**PROBLEM STATEMENT:** In the Form 8-K cover page, list every filled-in entry that has a caption in parentheses printed beneath it, and pair each entry with its caption.

SECURITIES AND EXCHANGE COMMISSION

Washington, D.C. 20549

 

 

 

FORM 8-K

 

 

 

CURRENT REPORT

PURSUANT TO SECTION 13 OR 15(D)

OF THE SECURITIES EXCHANGE ACT OF 1934

 

Date of Report (Date of earliest event reported): December 10, 2020

 

Revolution Acceleration Acquisition Corp

(Exact name of registrant as specified in its charter)

 

 

 

Delaware   001-39768   85-2994421
(State or other jurisdiction   (Commission File Number)   (I.R.S. Employer
of incorporation)     Identification No.)

 

1717 Rhode Island Avenue, NW 10th floor    
Washington, D.C.   20036
(Address of principal executive offices)   (Zip Code)

 

(202) 776-1400

(Registrant’s telephone number, including area code)

 

 

 

Not Applicable

(Former name or former address, if changed since last report)

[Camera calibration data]

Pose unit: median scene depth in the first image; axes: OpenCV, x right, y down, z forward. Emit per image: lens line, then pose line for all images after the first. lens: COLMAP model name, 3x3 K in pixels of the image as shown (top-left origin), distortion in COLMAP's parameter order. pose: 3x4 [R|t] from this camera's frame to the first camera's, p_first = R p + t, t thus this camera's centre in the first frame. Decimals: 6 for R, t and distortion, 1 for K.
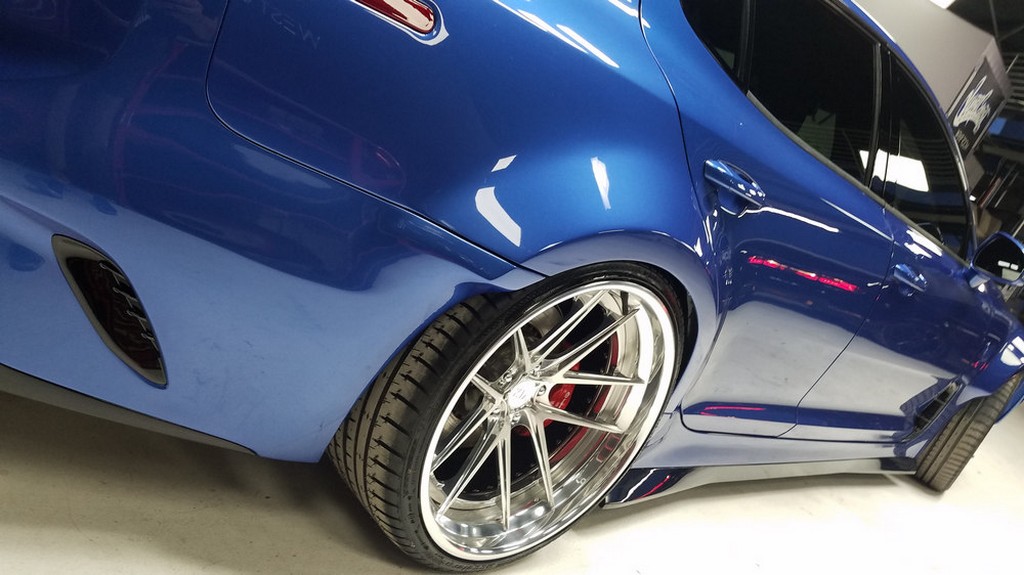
lens RADIAL K [[792.7, 0, 511.5], [0, 792.7, 309.2], [0, 0, 1]] dist [0.233144, -0.382076]
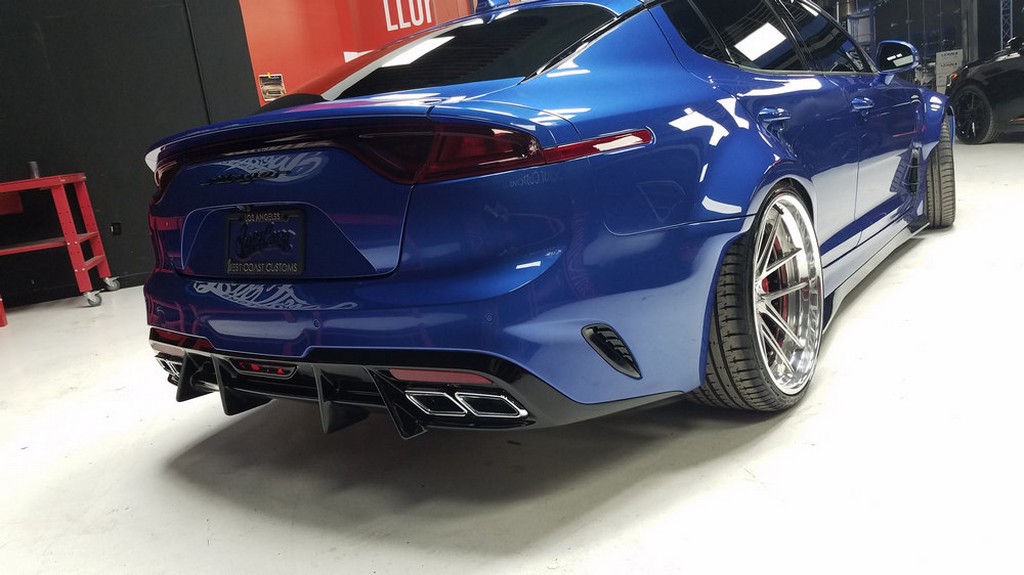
lens RADIAL K [[792.7, 0, 511.5], [0, 792.7, 309.2], [0, 0, 1]] dist [0.233144, -0.382076]
pose [[0.801673, -0.592065, 0.082345, -0.263076], [0.595755, 0.802645, -0.028938, -0.056474], [-0.048961, 0.072256, 0.996184, -0.295040]]
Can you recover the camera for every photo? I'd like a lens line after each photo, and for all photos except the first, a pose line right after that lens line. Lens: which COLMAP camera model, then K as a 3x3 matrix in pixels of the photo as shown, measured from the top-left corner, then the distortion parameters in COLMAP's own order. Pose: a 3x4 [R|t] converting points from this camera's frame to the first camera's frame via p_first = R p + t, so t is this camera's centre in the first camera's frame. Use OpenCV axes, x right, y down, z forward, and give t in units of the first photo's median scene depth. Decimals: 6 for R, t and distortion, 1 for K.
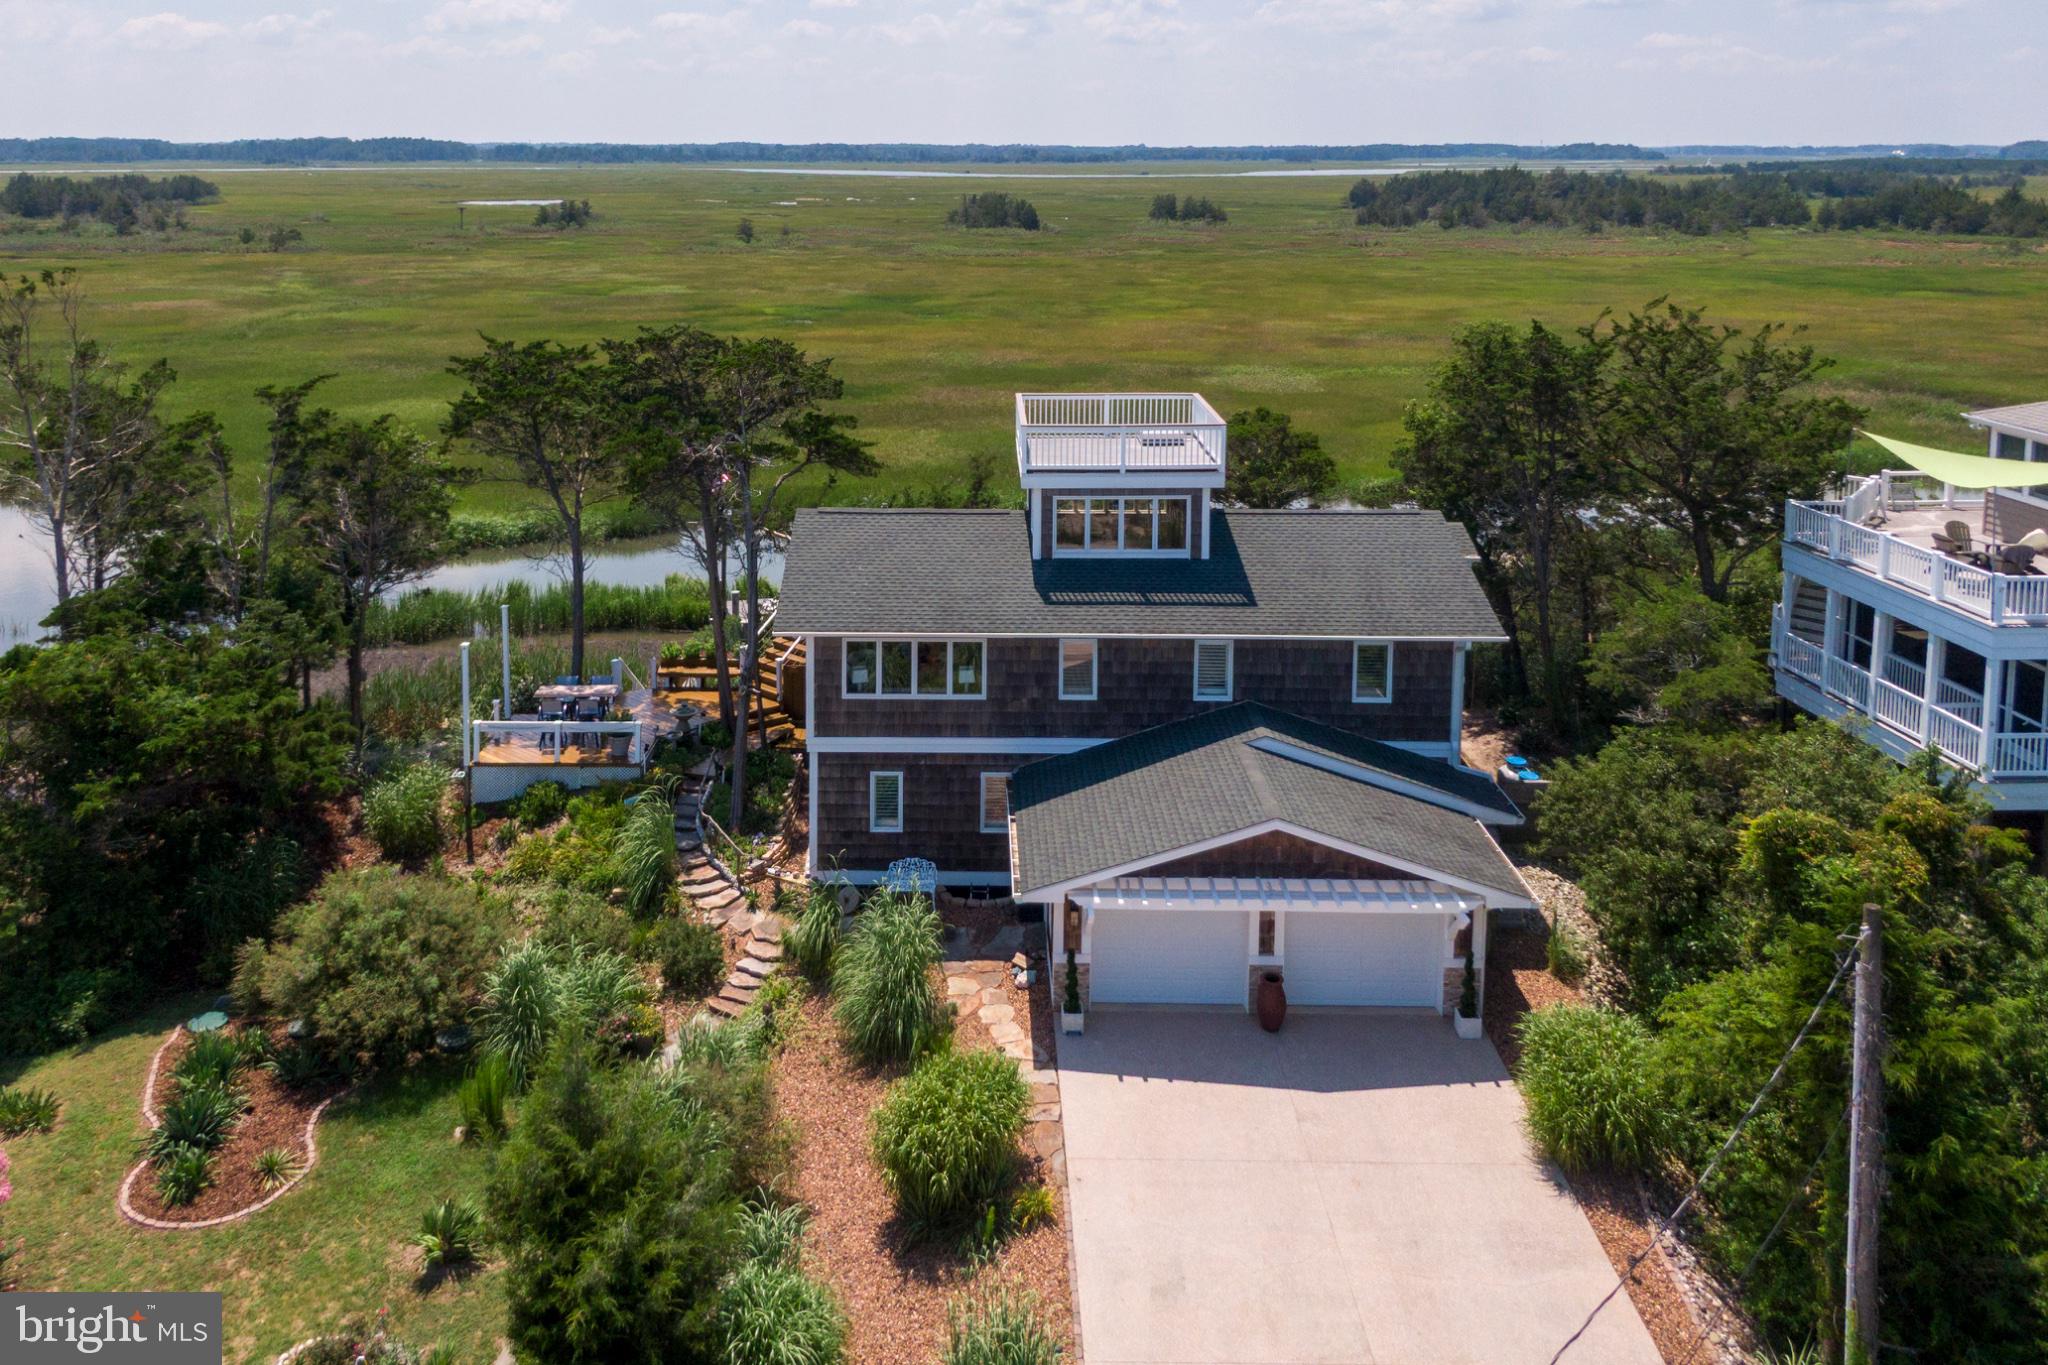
lens RADIAL K [[1555.1, 0, 969.7], [0, 1555.1, 458.9], [0, 0, 1]] dist [0.032825, -0.008968]
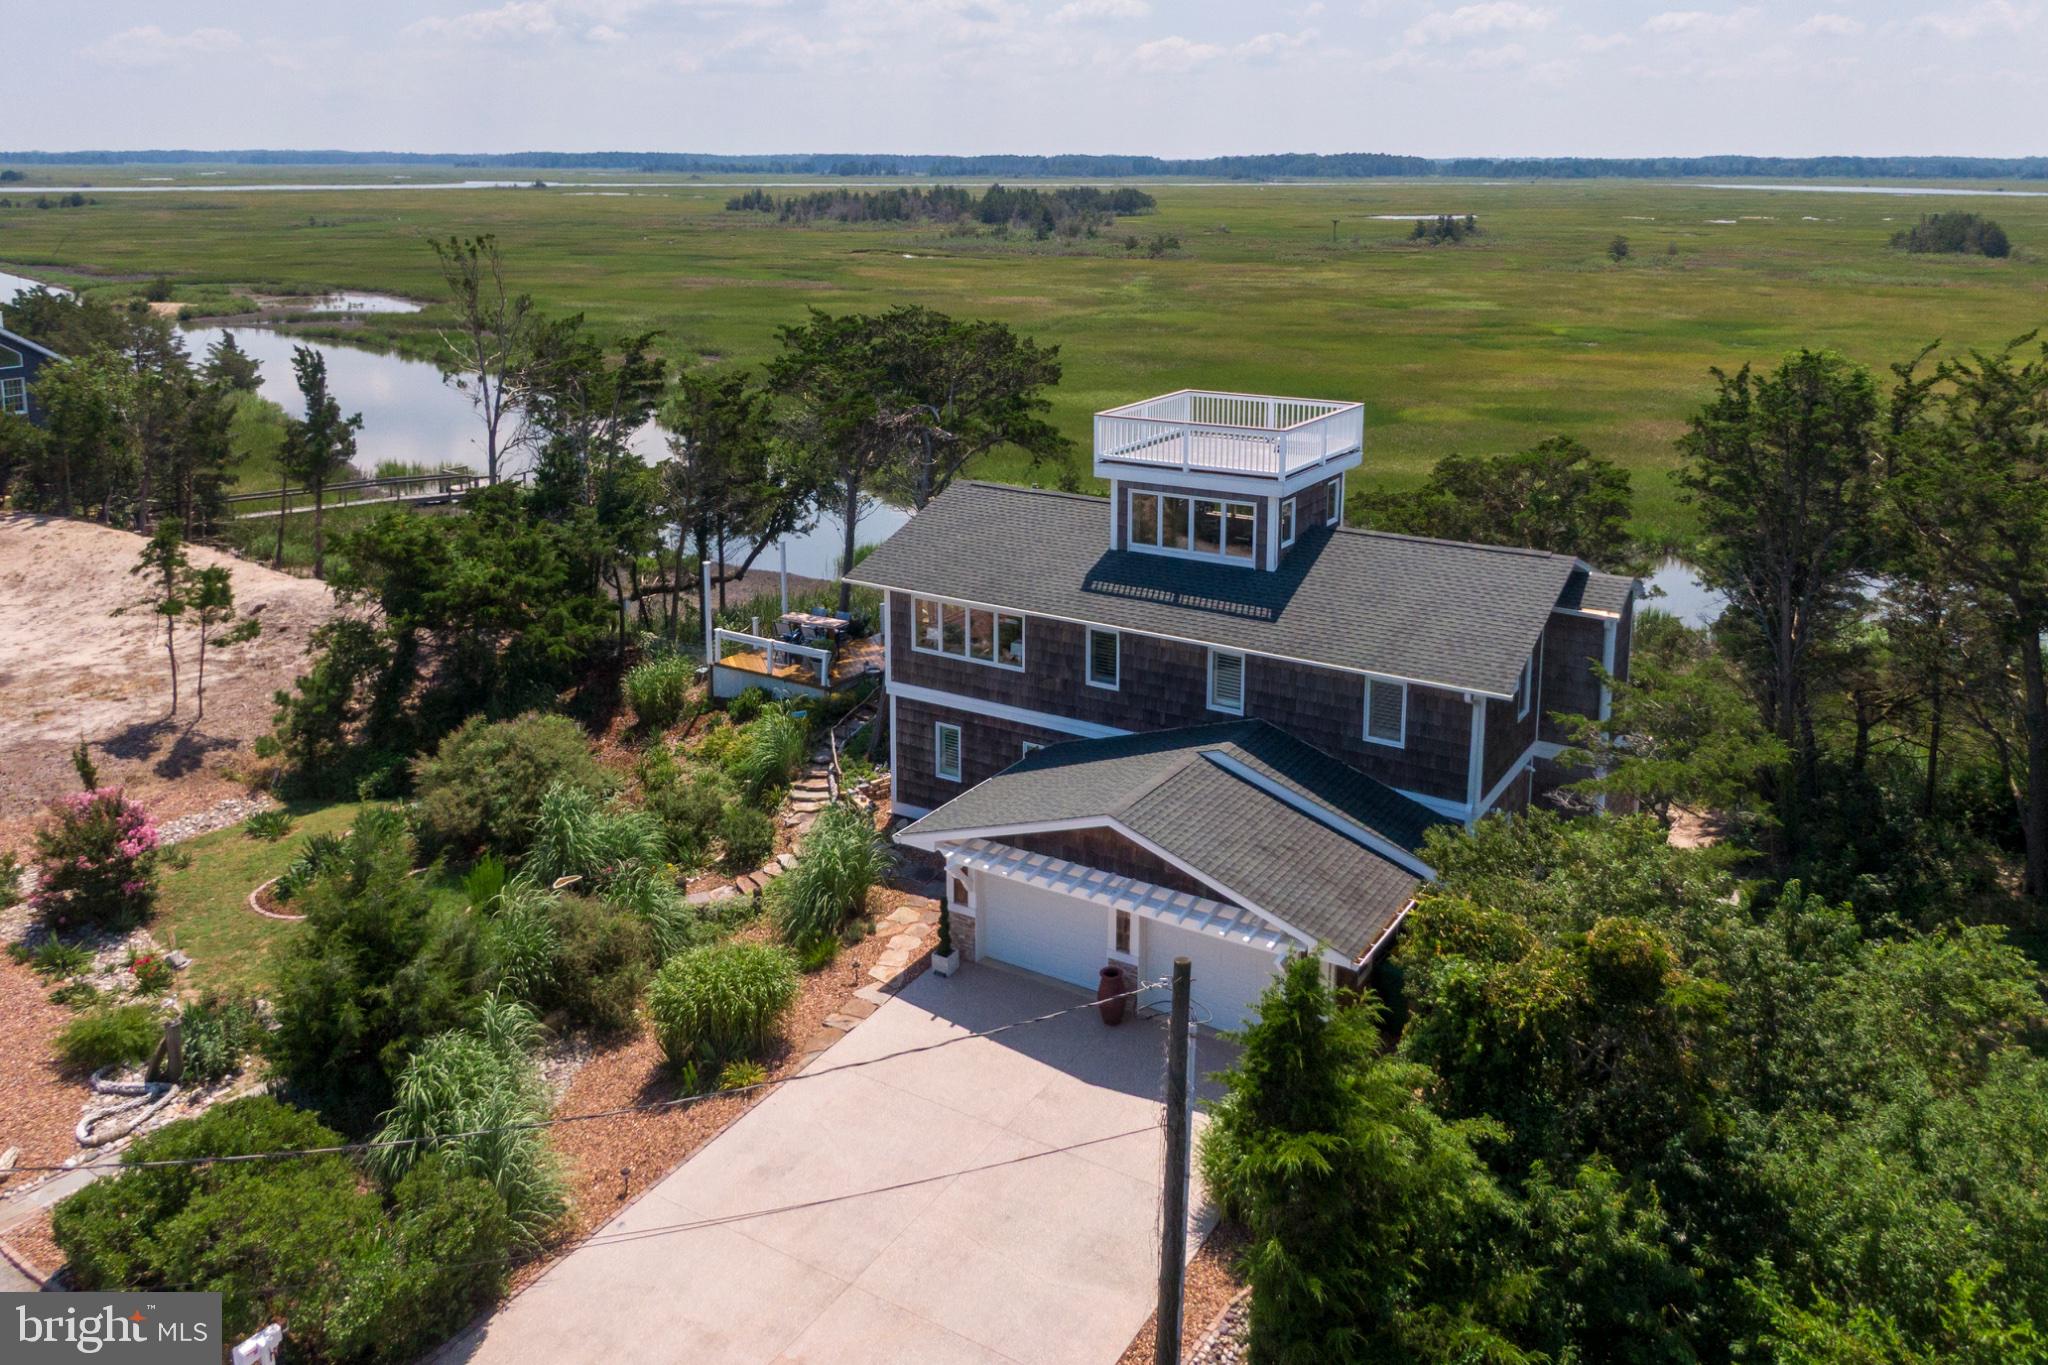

**RESPONSE TO THIS EXERCISE:**
- Revolution Acceleration Acquisition Corp: Exact name of registrant as specified in its charter
- Delaware: State or other jurisdiction of incorporation
- 001-39768: Commission File Number
- 85-2994421: I.R.S. Employer Identification No.
- 1717 Rhode Island Avenue, NW 10th floor, Washington, D.C.: Address of principal executive offices
- 20036: Zip Code
- (202) 776-1400: Registrant’s telephone number, including area code
- Not Applicable: Former name or former address, if changed since last report